◆ **Information supplied**:
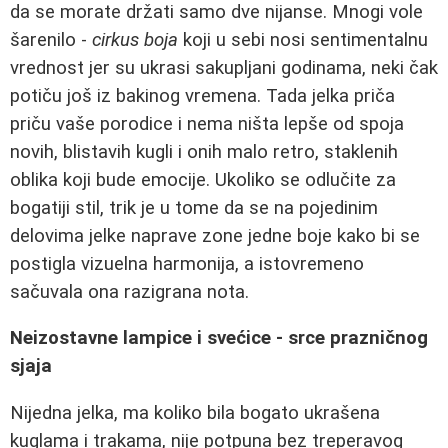
da se morate držati samo dve nijanse. Mnogi vole
šarenilo -
cirkus boja
koji u sebi nosi sentimentalnu
vrednost jer su ukrasi sakupljani godinama, neki čak
potiču još iz bakinog vremena. Tada jelka priča
priču vaše porodice i nema ništa lepše od spoja
novih, blistavih kugli i onih malo retro, staklenih
oblika koji bude emocije. Ukoliko se odlučite za
bogatiji stil, trik je u tome da se na pojedinim
delovima jelke naprave zone jedne boje kako bi se
postigla vizuelna harmonija, a istovremeno
sačuvala ona razigrana nota.
Neizostavne lampice i svećice - srce prazničnog
sjaja
Nijedna jelka, ma koliko bila bogato ukrašena
kuglama i trakama, nije potpuna bez treperavog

◆ **Exercise description**:
Which lines in the records above contain the word "jelka"? Pick them out and copy each one in full.

◆ **Written reply**:
potiču još iz bakinog vremena. Tada jelka priča
Nijedna jelka, ma koliko bila bogato ukrašena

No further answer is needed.